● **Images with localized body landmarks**
_____
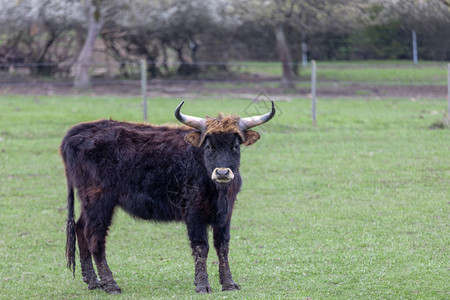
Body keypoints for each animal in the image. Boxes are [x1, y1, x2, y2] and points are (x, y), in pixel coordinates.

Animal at [61, 101, 276, 292]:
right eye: (209, 146)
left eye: (235, 146)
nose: (222, 173)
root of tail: (79, 131)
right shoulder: (194, 212)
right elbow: (201, 246)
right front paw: (202, 285)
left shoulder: (226, 213)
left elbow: (222, 246)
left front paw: (229, 283)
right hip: (99, 200)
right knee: (95, 237)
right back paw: (110, 284)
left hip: (88, 202)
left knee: (80, 228)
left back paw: (93, 282)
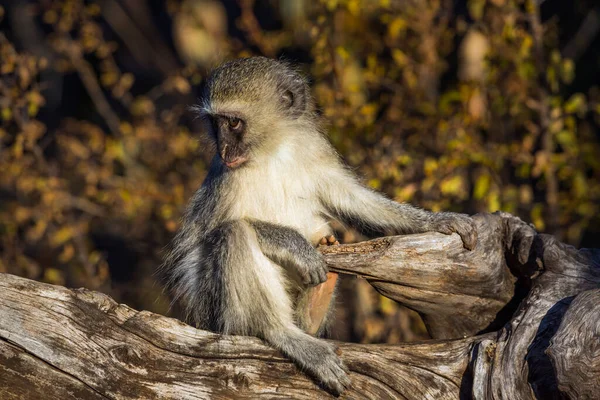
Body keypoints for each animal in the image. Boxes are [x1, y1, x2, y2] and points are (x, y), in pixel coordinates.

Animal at [161, 57, 478, 396]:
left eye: (233, 123)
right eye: (215, 123)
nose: (223, 150)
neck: (273, 150)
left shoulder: (313, 149)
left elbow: (352, 198)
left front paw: (437, 220)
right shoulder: (224, 180)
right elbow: (200, 244)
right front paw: (294, 244)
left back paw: (314, 307)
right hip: (216, 314)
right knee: (234, 235)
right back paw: (286, 334)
_____
● **Exercise instructions**
How many lines in these entries hold the string "elbow"? Answer with the number alone.

● **Expected answer**
4